After everything happened, I was scared. He was giving me my clothes asking me, "Are you OK?" I remember turning my head away and nodding. But I was scared. If he did this to me, is he really going to take me back? I didn't even know where I was. The whole way back, I was just staring out the car window.

He was an NCO. A senior NCO. And here I was an E2 [Private]. There was no way my word was going to go against his. I had no confidence. At all. And Monday morning, I went to work, and he worked with me like nothing had happened.

My commanding officer actually asked me if everything was OK. I just said, "Yeah. Everything's great. I'm fine. Everybody's good." After she talked to me, she went to him and said specifically they needed to find out what was holding up my [security] clearance. I'd been waiting for months. It was taking forever. A day or two later my clearance came through, and I was in the communications center working. He was holding it up. I think he had planned the whole thing, down to the letter.

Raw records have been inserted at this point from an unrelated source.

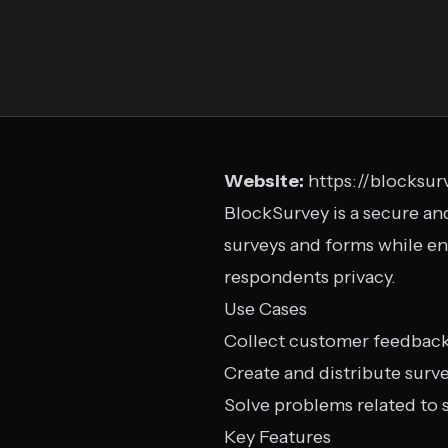
Website:
https://blocksur
BlockSurvey is a secure and
surveys and forms while en
respondents privacy.
Use Cases
Collect customer feedbac
Create and distribute surv
Solve problems related to s
Key Features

I don't think consciously I was thinking about it. I think that subconsciously there were a lot of negative thoughts going on. That I'm a bad person. That there's something wrong with me, that I must have some letter on my head. Because he wasn't the only person. Someone else did the same thing [a few months later] — but he came into my room while I was sleeping. I woke up and he was on top of me. I knew he had been drinking, but I was confused about how he got into my room. I know I locked the door. First of all, where I'm from, I would lock the door anyway, and after everything that happened, I would always lock the door. I just told him to get off of me, and he did and he left. And I thought, maybe I just had a dream. I couldn't put all the pieces together. The next morning, I was getting dressed, and he came to me and said, "Please don't tell anybody." That's how I knew it wasn't a dream.